Work order: In the listing below, pick out lines with "such".

╭──

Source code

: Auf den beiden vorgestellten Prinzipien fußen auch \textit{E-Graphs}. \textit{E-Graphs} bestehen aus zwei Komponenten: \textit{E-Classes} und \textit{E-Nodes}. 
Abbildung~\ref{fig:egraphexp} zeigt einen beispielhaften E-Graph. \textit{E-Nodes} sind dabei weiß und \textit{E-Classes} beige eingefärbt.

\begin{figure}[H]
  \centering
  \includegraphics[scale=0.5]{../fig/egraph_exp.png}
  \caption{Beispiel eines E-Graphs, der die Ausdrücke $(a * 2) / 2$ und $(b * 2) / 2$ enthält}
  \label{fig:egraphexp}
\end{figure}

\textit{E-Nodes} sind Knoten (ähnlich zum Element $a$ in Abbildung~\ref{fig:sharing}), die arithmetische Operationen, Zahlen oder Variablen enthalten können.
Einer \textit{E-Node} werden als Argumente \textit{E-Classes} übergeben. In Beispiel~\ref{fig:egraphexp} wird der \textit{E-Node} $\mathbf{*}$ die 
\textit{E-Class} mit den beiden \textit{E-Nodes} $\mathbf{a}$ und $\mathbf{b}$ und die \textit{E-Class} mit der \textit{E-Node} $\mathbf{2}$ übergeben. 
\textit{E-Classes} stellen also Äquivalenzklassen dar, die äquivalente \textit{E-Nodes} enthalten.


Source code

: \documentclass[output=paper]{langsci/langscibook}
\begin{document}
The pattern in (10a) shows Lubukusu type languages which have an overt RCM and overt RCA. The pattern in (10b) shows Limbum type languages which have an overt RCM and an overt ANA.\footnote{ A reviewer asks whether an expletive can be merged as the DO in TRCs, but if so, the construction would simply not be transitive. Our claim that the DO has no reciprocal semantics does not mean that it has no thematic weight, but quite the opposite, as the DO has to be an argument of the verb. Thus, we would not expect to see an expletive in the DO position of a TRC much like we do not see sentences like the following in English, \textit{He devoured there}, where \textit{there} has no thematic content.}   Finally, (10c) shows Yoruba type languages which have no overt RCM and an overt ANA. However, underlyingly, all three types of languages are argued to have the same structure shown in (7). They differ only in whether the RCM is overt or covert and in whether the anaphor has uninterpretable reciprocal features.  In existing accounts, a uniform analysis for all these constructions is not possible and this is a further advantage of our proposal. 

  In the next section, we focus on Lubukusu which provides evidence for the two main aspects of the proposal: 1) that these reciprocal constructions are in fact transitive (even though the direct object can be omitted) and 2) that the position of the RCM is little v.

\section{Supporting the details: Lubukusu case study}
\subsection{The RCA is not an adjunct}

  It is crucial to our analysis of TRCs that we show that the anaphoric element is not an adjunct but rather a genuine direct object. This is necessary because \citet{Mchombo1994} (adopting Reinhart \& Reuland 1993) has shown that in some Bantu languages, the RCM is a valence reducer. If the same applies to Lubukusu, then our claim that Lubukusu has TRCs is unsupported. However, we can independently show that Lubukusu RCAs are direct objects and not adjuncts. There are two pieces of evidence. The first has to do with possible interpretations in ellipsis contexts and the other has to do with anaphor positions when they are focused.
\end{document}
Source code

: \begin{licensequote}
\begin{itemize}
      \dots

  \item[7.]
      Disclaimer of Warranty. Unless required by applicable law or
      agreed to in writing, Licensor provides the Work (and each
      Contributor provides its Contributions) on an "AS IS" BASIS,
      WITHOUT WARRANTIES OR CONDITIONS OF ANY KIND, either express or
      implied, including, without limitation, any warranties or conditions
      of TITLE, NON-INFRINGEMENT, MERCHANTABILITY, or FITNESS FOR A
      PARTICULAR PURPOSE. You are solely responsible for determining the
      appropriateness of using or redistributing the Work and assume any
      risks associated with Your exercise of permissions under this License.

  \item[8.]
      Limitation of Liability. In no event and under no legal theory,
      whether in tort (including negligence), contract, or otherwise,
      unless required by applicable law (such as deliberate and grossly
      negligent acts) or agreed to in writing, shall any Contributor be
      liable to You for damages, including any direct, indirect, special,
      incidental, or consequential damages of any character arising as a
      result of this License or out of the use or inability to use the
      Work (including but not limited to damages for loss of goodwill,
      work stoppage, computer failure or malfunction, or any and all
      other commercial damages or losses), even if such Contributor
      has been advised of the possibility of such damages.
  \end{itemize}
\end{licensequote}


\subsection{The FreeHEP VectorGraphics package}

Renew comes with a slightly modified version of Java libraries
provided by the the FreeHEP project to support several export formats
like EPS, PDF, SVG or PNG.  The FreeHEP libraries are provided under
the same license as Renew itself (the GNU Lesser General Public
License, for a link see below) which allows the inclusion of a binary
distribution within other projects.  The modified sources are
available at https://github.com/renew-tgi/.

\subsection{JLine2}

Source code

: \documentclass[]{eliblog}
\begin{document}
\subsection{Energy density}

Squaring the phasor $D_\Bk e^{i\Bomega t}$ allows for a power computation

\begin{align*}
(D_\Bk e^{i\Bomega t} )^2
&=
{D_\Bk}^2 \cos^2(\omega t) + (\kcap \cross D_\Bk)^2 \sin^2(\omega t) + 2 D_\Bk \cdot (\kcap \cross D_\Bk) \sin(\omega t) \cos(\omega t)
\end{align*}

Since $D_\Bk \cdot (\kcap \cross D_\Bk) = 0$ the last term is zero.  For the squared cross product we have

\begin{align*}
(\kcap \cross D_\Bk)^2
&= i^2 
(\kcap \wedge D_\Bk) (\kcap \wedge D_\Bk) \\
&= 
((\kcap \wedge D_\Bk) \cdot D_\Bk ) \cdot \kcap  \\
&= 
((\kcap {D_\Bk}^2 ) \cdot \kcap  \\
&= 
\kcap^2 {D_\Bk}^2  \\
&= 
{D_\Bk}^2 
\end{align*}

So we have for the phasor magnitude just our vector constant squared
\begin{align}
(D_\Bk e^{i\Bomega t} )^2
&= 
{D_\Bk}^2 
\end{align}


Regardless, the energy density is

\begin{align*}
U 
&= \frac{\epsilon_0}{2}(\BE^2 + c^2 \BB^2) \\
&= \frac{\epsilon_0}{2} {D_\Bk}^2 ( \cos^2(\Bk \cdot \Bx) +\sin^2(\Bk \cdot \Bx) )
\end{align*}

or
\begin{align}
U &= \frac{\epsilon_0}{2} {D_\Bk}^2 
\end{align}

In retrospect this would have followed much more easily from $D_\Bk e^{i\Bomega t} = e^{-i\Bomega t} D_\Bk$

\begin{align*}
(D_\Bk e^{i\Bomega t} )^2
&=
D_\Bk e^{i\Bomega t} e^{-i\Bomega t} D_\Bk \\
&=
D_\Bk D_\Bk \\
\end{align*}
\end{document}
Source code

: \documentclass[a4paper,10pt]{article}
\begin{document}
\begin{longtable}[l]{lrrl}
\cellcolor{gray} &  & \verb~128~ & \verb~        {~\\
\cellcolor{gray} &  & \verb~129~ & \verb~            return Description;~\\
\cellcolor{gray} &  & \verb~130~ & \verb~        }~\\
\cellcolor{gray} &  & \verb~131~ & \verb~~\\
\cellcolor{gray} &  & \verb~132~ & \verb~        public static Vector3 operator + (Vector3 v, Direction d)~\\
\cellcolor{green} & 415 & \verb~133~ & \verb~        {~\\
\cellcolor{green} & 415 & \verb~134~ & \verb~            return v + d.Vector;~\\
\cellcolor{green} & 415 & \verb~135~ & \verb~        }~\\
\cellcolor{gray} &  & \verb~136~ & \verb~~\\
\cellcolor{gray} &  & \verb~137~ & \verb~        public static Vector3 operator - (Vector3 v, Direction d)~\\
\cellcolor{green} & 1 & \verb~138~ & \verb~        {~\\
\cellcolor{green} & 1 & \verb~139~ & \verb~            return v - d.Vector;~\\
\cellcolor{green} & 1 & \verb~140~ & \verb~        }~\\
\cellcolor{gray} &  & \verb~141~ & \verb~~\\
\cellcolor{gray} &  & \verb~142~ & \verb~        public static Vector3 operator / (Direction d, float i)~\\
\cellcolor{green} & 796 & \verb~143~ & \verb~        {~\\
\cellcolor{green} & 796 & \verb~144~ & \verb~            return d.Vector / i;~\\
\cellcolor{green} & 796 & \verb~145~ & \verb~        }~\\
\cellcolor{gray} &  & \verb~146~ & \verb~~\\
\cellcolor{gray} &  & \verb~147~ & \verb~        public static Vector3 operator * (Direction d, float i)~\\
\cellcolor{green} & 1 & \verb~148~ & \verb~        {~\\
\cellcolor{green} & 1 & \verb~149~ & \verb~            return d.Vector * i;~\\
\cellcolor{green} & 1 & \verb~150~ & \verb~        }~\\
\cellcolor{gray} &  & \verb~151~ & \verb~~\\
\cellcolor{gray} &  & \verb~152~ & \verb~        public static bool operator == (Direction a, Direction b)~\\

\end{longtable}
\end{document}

╰──

Exercise output:
      unless required by applicable law (such as deliberate and grossly
      other commercial damages or losses), even if such Contributor
      has been advised of the possibility of such damages.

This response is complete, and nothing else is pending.